Com cerca de 27.000 adeptos a assistir ao vivo a esta partida, tudo corria de feição para os vimaranenses. A segunda-parte iniciava-se, e Paulo Bento era por esta altura um treinador ansioso, que aos 55′ substituía um apático Adrien pelo esforçado Pereirinha. Pouco depois era Miguel Veloso a entrar para o lugar de Abel, numa óbvia tentativa de povoar o meio-campo, tentando minimizar as investidas minhotas. Fisicamente bem mais fortes e vigorosos, tacticamente cultos e com níveis de confiança inabaláveis, os pupilos de Manuel Cajuda raramente perderam a calma, e os últimos 20′ haviam de ser de absoluto controlo. A forma como ganhava os lances e transitava rapidamente para o ataque eram reveladores de uma equipa madura, bem trabalhada, e onde nada é feito ao acaso. A nível defensivo, Geromel rubricava uma exibição sublime - os “grandes” que atentem neste jogador - e era o primeiro eixo defensivo da equipa; já Ghilas e Alan eram autênticos quebras-cabeças para um quarteto defensivo fragilizado, onde Tonel, Polga ou Grimi nunca se conseguiram impôr, e a prova disso haveria de ser a grande penalidade cometida pelo argentino sobre Alan, aos 85′. A marcação do mesmo haveria de tomar contornos curiosos, pois não só Rui Patrício defendeu a bola já bem distante da linha de baliza, como Alan simulou o remate, algo igualmente inválido. O que é facto é que Patrício conseguiu agarrar o esférico, e o golo vitoriano acabaria por surgir já depois dos 90′ pelo recém-entrado Fajardo. Uma forte transição ofensiva, a resultar num golo simples e bonito.

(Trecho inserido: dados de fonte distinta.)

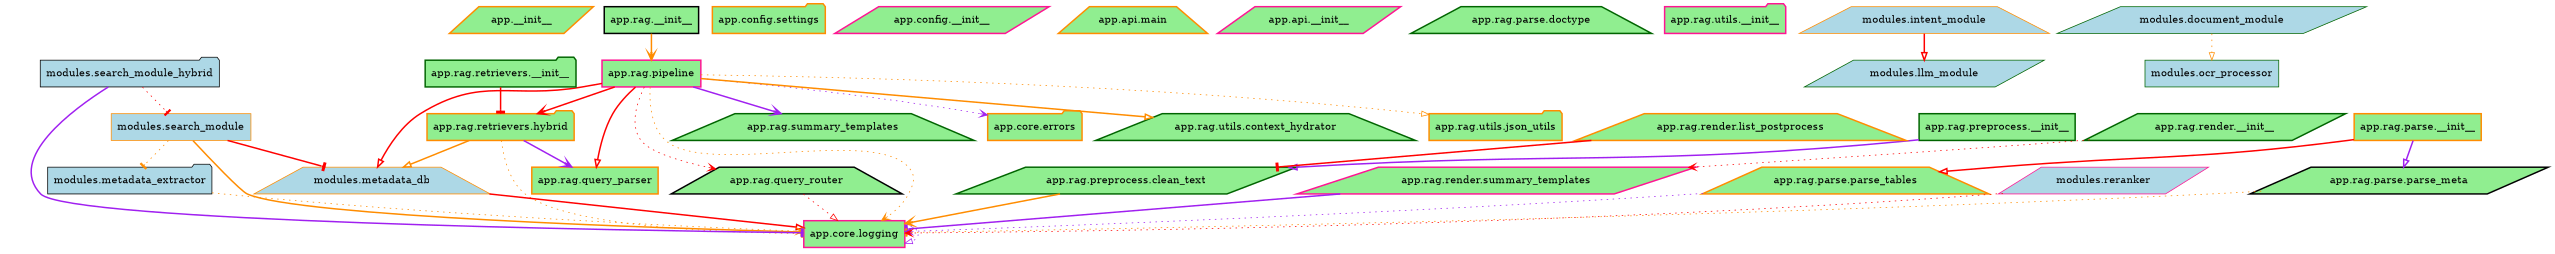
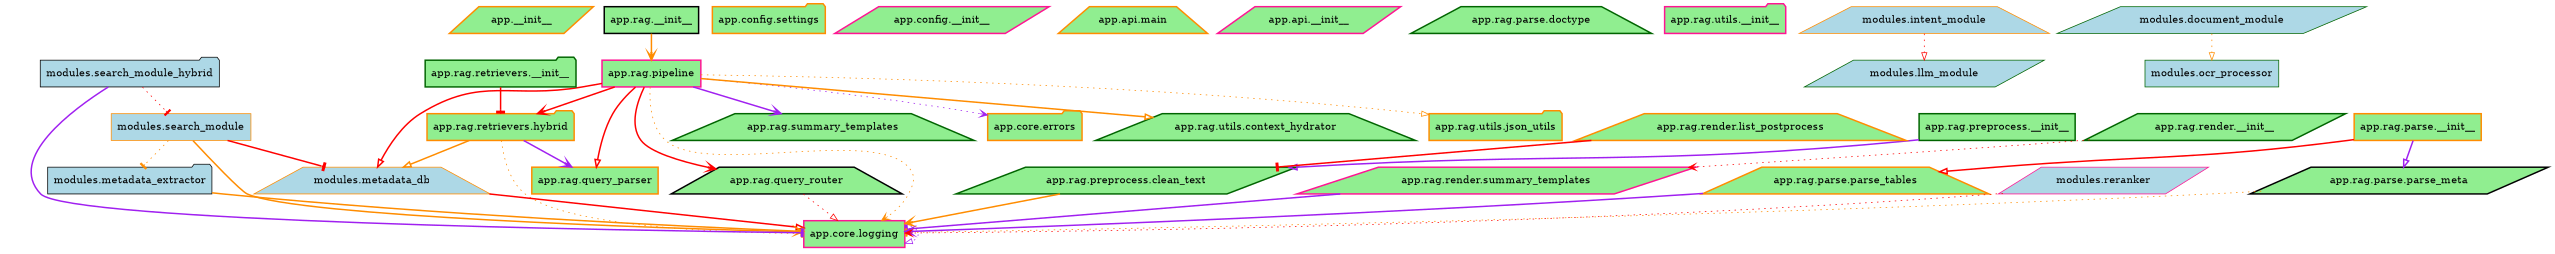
  digraph {
    rankdir=TB
    node [color=darkorange fillcolor=lightgreen shape=parallelogram style="filled,bold"]
    edge [arrowhead=onormal color=red style=bold]
    "app.__init__"
    "app.rag.query_router" [color=black shape=trapezium]
    "app.core.logging" [color=deeppink shape=box]
    "app.rag.query_parser" [shape=box]
    "app.rag.pipeline" [color=deeppink shape=box]
    "app.rag.summary_templates" [color=darkgreen shape=trapezium]
    "app.core.errors" [shape=folder]
    "app.rag.retrievers.hybrid" [shape=folder]
    "app.rag.utils.context_hydrator" [color=darkgreen shape=trapezium]
    "app.rag.utils.json_utils" [shape=folder]
    "modules.metadata_db" [fillcolor=lightblue shape=trapezium style=filled]
    "app.rag.__init__" [color=black shape=box]
    "app.config.settings" [shape=folder]
    "app.config.__init__" [color=deeppink]
    "app.api.main" [shape=trapezium]
    "app.api.__init__" [color=deeppink]
    "app.rag.retrievers.__init__" [color=darkgreen shape=folder]
    "app.rag.preprocess.clean_text" [color=darkgreen]
    "app.rag.preprocess.__init__" [color=darkgreen shape=box]
    "app.rag.render.list_postprocess" [shape=trapezium]
    "app.rag.render.summary_templates" [color=deeppink]
    "app.rag.render.__init__" [color=darkgreen]
    "app.rag.parse.parse_meta" [color=black]
    "app.rag.parse.doctype" [color=darkgreen shape=trapezium]
    "app.rag.parse.parse_tables" [shape=trapezium]
    "app.rag.parse.__init__" [shape=box]
    "app.rag.utils.__init__" [color=deeppink shape=folder]
    "modules.intent_module" [fillcolor=lightblue shape=trapezium style=filled]
    "modules.llm_module" [color=darkgreen fillcolor=lightblue style=filled]
    "modules.reranker" [color=deeppink fillcolor=lightblue style=filled]
    "modules.search_module" [fillcolor=lightblue shape=box style=filled]
    "modules.metadata_extractor" [color=black fillcolor=lightblue shape=folder style=filled]
    "modules.search_module_hybrid" [color=black fillcolor=lightblue shape=folder style=filled]
    "modules.document_module" [color=darkgreen fillcolor=lightblue style=filled]
    "modules.ocr_processor" [color=darkgreen fillcolor=lightblue shape=box style=filled]
    "app.rag.query_router" -> "app.core.logging" [style=dotted]
    "app.core.logging" -> "app.core.logging" [color=purple style=dotted]
-   "app.rag.pipeline" -> "app.rag.query_router" [arrowhead=vee style=dotted]
+   "app.rag.pipeline" -> "app.rag.query_router" [arrowhead=vee]
    "app.rag.pipeline" -> "app.core.logging" [arrowhead=vee color=darkorange style=dotted]
    "app.rag.pipeline" -> "app.rag.query_parser"
    "app.rag.pipeline" -> "app.rag.summary_templates" [arrowhead=vee color=purple]
    "app.rag.pipeline" -> "app.core.errors" [arrowhead=vee color=purple style=dotted]
    "app.rag.pipeline" -> "app.rag.retrievers.hybrid" [arrowhead=vee]
    "app.rag.pipeline" -> "app.rag.utils.context_hydrator" [color=darkorange]
    "app.rag.pipeline" -> "app.rag.utils.json_utils" [color=darkorange style=dotted]
    "app.rag.pipeline" -> "modules.metadata_db"
    "app.rag.retrievers.hybrid" -> "app.core.logging" [arrowhead=tee color=darkorange style=dotted]
    "app.rag.retrievers.hybrid" -> "app.rag.query_parser" [arrowhead=vee color=purple]
    "app.rag.retrievers.hybrid" -> "modules.metadata_db" [color=darkorange]
    "modules.metadata_db" -> "app.core.logging"
    "app.rag.__init__" -> "app.rag.pipeline" [arrowhead=vee color=darkorange]
    "app.rag.retrievers.__init__" -> "app.rag.retrievers.hybrid" [arrowhead=tee]
    "app.rag.preprocess.clean_text" -> "app.core.logging" [arrowhead=vee color=darkorange]
    "app.rag.preprocess.__init__" -> "app.rag.preprocess.clean_text" [color=purple]
    "app.rag.render.list_postprocess" -> "app.rag.preprocess.clean_text" [arrowhead=tee]
    "app.rag.render.summary_templates" -> "app.core.logging" [arrowhead=tee color=purple]
    "app.rag.render.__init__" -> "app.rag.render.summary_templates" [arrowhead=vee style=dotted]
    "app.rag.parse.parse_meta" -> "app.core.logging" [arrowhead=tee color=darkorange style=dotted]
-   "app.rag.parse.parse_tables" -> "app.core.logging" [arrowhead=vee color=purple style=dotted]
+   "app.rag.parse.parse_tables" -> "app.core.logging" [arrowhead=vee color=purple]
    "app.rag.parse.__init__" -> "app.rag.parse.parse_meta" [color=purple]
    "app.rag.parse.__init__" -> "app.rag.parse.parse_tables"
-   "modules.intent_module" -> "modules.llm_module"
+   "modules.intent_module" -> "modules.llm_module" [style=dotted]
    "modules.reranker" -> "app.core.logging" [arrowhead=vee style=dotted]
    "modules.search_module" -> "app.core.logging" [arrowhead=tee color=darkorange]
    "modules.search_module" -> "modules.metadata_db" [arrowhead=tee]
    "modules.search_module" -> "modules.metadata_extractor" [arrowhead=tee color=darkorange style=dotted]
-   "modules.metadata_extractor" -> "app.core.logging" [arrowhead=vee color=darkorange style=dotted]
+   "modules.metadata_extractor" -> "app.core.logging" [arrowhead=vee color=darkorange]
    "modules.search_module_hybrid" -> "app.core.logging" [arrowhead=tee color=purple]
    "modules.search_module_hybrid" -> "modules.search_module" [arrowhead=tee style=dotted]
    "modules.document_module" -> "modules.ocr_processor" [color=darkorange style=dotted]
  }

Vitória plenamente justificada de uma equipa que agora soma 38 pontos, menos 2 que Benfica e mais 4 que Sporting. Se a posição do V.Guimarães é soberba, já o Sporting se encontra num miserável 5º posto, algo preocupante para uma equipa de outro patamar financeiro. Se o Belenenses não parece ser um real perigo, já os dois “Vitórias” estão de pedra e cal na luta pelos lugares cimeiros e certamente não deixaram de dar o tudo por tudo por um lugar ao sol.